August 28, 2019 820 PM
FORT DAVIS — Astronomers at The University of Texas at Austin’s McDonald Observatory, along with colleagues at Caltech and elsewhere, have discovered a planet three times the mass of Jupiter that travels on a long, egg-shaped path around its star. If this planet were somehow placed into our own solar system, it would swing from within our asteroid belt to out beyond Neptune. Other giant planets with highly elliptical orbits have been found around other stars, but none of those worlds were located at the very outer reaches of their star systems like this one.
“This planet is unlike the planets in our solar system, but more than that, it is unlike any other exoplanets we have discovered so far,” says Caltech’s Sarah Blunt, lead author on the study, soon to be published in The Astronomical Journal.
Co-author Michael Endl of McDonald Observatory agrees. “This new exoplanet is extreme and super-interesting in many ways,” he says. “It has a record-long orbital period of over 50 years, which is much longer than for other planets detected by this technique. And, it orbits its host star on a very elongated, egg-shaped orbit. Something dramatic must have happened to change the shape of its orbit.
“We think planets usually form on more circular orbits, which later are subject to change by interacting with the planet-forming disk, or with other planets, or even other passing stars,” he explains. “Some close encounter with another massive planet might have thrown this one on its elongated path around the star.”
The planet was discovered using the radial velocity method, a workhorse of exoplanet discovery that detects new worlds by tracking how their parent stars “wobble” in response to gravitational tugs from those planets. However, analyses of these data usually require observations taken over a planet’s entire orbital period. For planets orbiting far from their stars, this can be difficult: A full orbit can take decades or even centuries.
The McDonald Observatory Planet Search, led by Bill Cochran, is one of the few groups that watches stars over the decades-long timescales necessary to detect long-period exoplanets using radial velocity. The data needed to make the discovery of the new planet came from the Harlan J. Smith Telescope at McDonald Observatory, as well as Lick Observatory in Northern California and the W. M. Keck Observatory in Hawaii.
The astronomers have been watching the planet’s star, called HR 5183, since the 1990s, but do not have data corresponding to one full orbit of the planet, called HR 5183 b. That’s because it circles its star roughly every 45 to 100 years. The team instead found the planet because of its strange orbit.
“For almost 20 years our data did not show any sign of a planetary companion” around this star, Endl says. “And then we observed the ‘slingshot’ which only lasted about two years,” he says, referring to the planet’s reaching its closest point to the star, and turning to head away from it.
“If we would have stopped observing the star after 15 years, we would have missed it. It makes me wonder how many other stars have massive planets on these slingshot orbits and we usually miss them,” Endl says.
The new findings show that it is possible to use the radial velocity method to make detections of other far-flung planets without waiting decades. And, the researchers suggest, looking for more planets like this one could illuminate the role of giant planets in shaping their planetary systems.

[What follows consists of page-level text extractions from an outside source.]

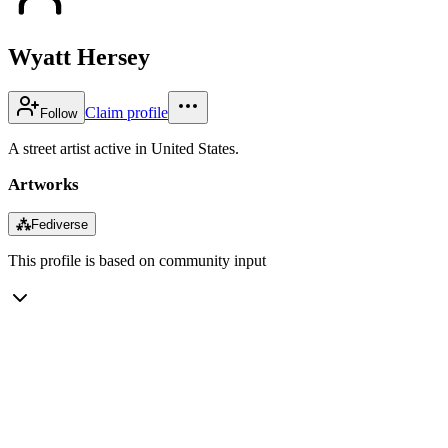
Wyatt Hersey
Claim profile
Follow
A street artist active in United States.
Artworks
⁂
Fediverse
This profile is based on community input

Planets take shape out of disks of material left over after stars form. That means that planets should start off in flat, circular orbits. For the newly detected planet to be on such an eccentric orbit, it must have gotten a gravitational kick from some other object. The most plausible scenario, the researchers propose, is that the planet once had a neighbor of similar size. When the two planets got close enough to each other, their strong gravitational interaction ejected one planet completely from the system, and HR 5183 b was nearly ejected, ending up on its highly eccentric orbit.

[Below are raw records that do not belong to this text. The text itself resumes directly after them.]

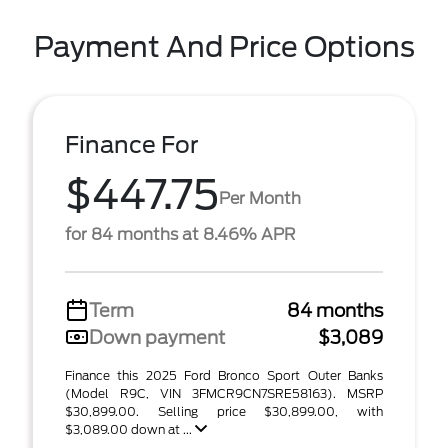
Payment And Price Options
Finance For
$447.75
Per Month
for 84 months at 8.46% APR
Term
84 months
Down payment
$3,089
Finance this 2025 Ford Bronco Sport Outer Banks
(Model R9C, VIN 3FMCR9CN7SRE58163). MSRP
$30,899.00. Selling price $30,899.00, with
$3,089.00 down at ...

This discovery demonstrates that our understanding of planets beyond our solar system is still evolving. Researchers continue to find worlds that are unlike anything in our solar system or in planetary systems we have already discovered.

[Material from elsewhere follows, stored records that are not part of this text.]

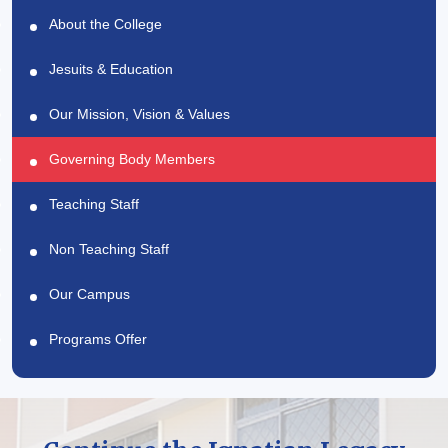
About the College
Jesuits & Education
Our Mission, Vision & Values
Governing Body Members
Teaching Staff
Non Teaching Staff
Our Campus
Programs Offer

“To understand the planetary systems throughout our galaxy, examples of the full range of possible systems need to be found and studied,” says Phillip MacQueen, technology lead and observer for the McDonald Observatory Planet Search. “While spacecraft have found thousands of systems, a system like HR 5183 is quite unlikely to be found by past or current spacecraft. Not only does our ground-based exoplanet astronomy extend and enhance findings from spacecraft, but it also expands the overall search and study capabilities for exoplanets.”
The McDonald Observatory Planet Search is currently funded by a National Science Foundation grant, with past funding from NASA grants. The astronomers would like to express gratitude to the current and past members of the McDonald Observatory Time Allocation Committee and the Observing Support team, who made their long-term observing program possible.